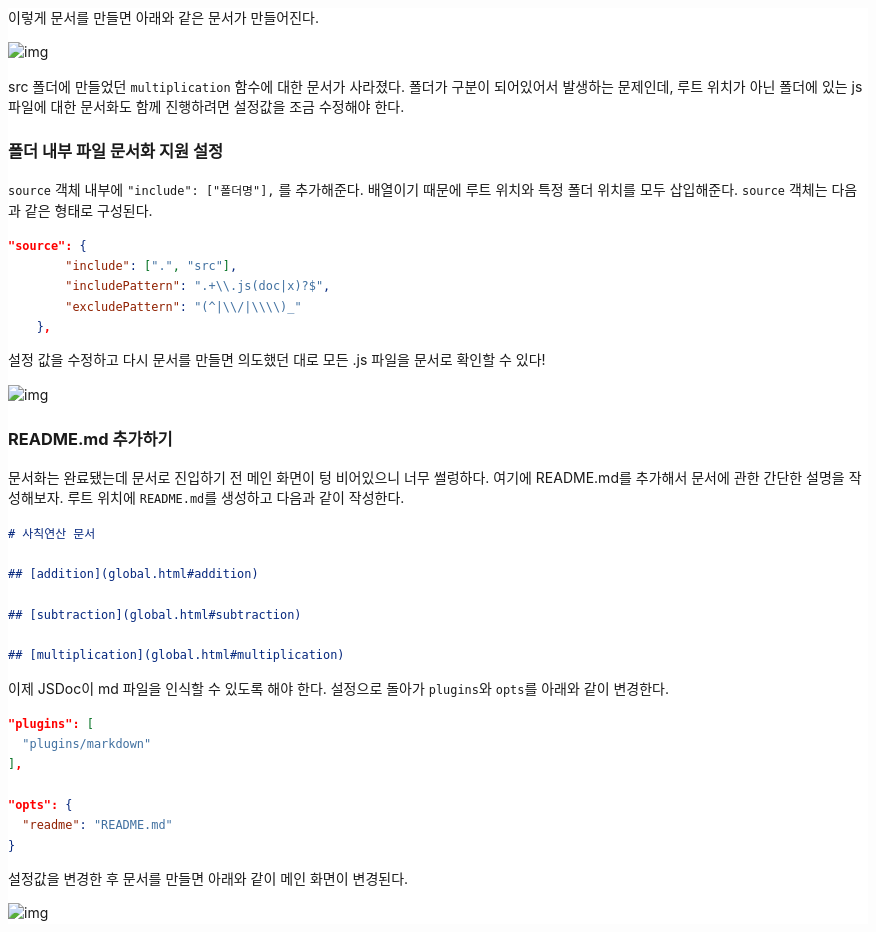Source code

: 이렇게 문서를 만들면 아래와 같은 문서가 만들어진다.

![img](https://user-images.githubusercontent.com/47887717/112430022-eb6c3680-8d80-11eb-8bfc-72faa7daee9a.png)

src 폴더에 만들었던 `multiplication` 함수에 대한 문서가 사라졌다. 폴더가 구분이 되어있어서 발생하는 문제인데, 루트 위치가 아닌 폴더에 있는 js 파일에 대한 문서화도 함께 진행하려면 설정값을 조금 수정해야 한다.



### 폴더 내부 파일 문서화 지원 설정

`source` 객체 내부에 `"include": ["폴더명"],` 를 추가해준다. 배열이기 때문에 루트 위치와 특정 폴더 위치를 모두 삽입해준다. `source` 객체는 다음과 같은 형태로 구성된다.

```json
"source": {
        "include": [".", "src"],
        "includePattern": ".+\\.js(doc|x)?$",
        "excludePattern": "(^|\\/|\\\\)_"
    },
```

설정 값을 수정하고 다시 문서를 만들면 의도했던 대로 모든 .js 파일을 문서로 확인할 수 있다!

![img](https://user-images.githubusercontent.com/47887717/112430056-f6bf6200-8d80-11eb-9f12-4b957047f674.png)

### README.md 추가하기

문서화는 완료됐는데 문서로 진입하기 전 메인 화면이 텅 비어있으니 너무 썰렁하다. 여기에 README.md를 추가해서 문서에 관한 간단한 설명을 작성해보자. 루트 위치에 `README.md`를 생성하고 다음과 같이 작성한다.

```markdown
# 사칙연산 문서

## [addition](global.html#addition)

## [subtraction](global.html#subtraction)

## [multiplication](global.html#multiplication)
```

이제 JSDoc이 md 파일을 인식할 수 있도록 해야 한다. 설정으로 돌아가 `plugins`와 `opts`를 아래와 같이 변경한다.

```json
"plugins": [
  "plugins/markdown"
],

"opts": {
  "readme": "README.md"
}
```

설정값을 변경한 후 문서를 만들면 아래와 같이 메인 화면이 변경된다.

![img](https://user-images.githubusercontent.com/47887717/112430100-03dc5100-8d81-11eb-9476-c70bcc03a923.png)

**ASSIGNMENT:** In your copy of the entries above, leave out the pictures and keep every word exact.

**EXPECTED ANSWER:**
Source code

: 이렇게 문서를 만들면 아래와 같은 문서가 만들어진다.

![img](https://user-images.githubusercontent.com/47887717/112430022-eb6c3680-8d80-11eb-8bfc-72faa7daee9a.png)

src 폴더에 만들었던 `multiplication` 함수에 대한 문서가 사라졌다. 폴더가 구분이 되어있어서 발생하는 문제인데, 루트 위치가 아닌 폴더에 있는 js 파일에 대한 문서화도 함께 진행하려면 설정값을 조금 수정해야 한다.



### 폴더 내부 파일 문서화 지원 설정

`source` 객체 내부에 `"include": ["폴더명"],` 를 추가해준다. 배열이기 때문에 루트 위치와 특정 폴더 위치를 모두 삽입해준다. `source` 객체는 다음과 같은 형태로 구성된다.

```json
"source": {
        "include": [".", "src"],
        "includePattern": ".+\\.js(doc|x)?$",
        "excludePattern": "(^|\\/|\\\\)_"
    },
```

설정 값을 수정하고 다시 문서를 만들면 의도했던 대로 모든 .js 파일을 문서로 확인할 수 있다!

![img](https://user-images.githubusercontent.com/47887717/112430056-f6bf6200-8d80-11eb-9f12-4b957047f674.png)

### README.md 추가하기

문서화는 완료됐는데 문서로 진입하기 전 메인 화면이 텅 비어있으니 너무 썰렁하다. 여기에 README.md를 추가해서 문서에 관한 간단한 설명을 작성해보자. 루트 위치에 `README.md`를 생성하고 다음과 같이 작성한다.

```markdown
# 사칙연산 문서

## [addition](global.html#addition)

## [subtraction](global.html#subtraction)

## [multiplication](global.html#multiplication)
```

이제 JSDoc이 md 파일을 인식할 수 있도록 해야 한다. 설정으로 돌아가 `plugins`와 `opts`를 아래와 같이 변경한다.

```json
"plugins": [
  "plugins/markdown"
],

"opts": {
  "readme": "README.md"
}
```

설정값을 변경한 후 문서를 만들면 아래와 같이 메인 화면이 변경된다.

![img](https://user-images.githubusercontent.com/47887717/112430100-03dc5100-8d81-11eb-9476-c70bcc03a923.png)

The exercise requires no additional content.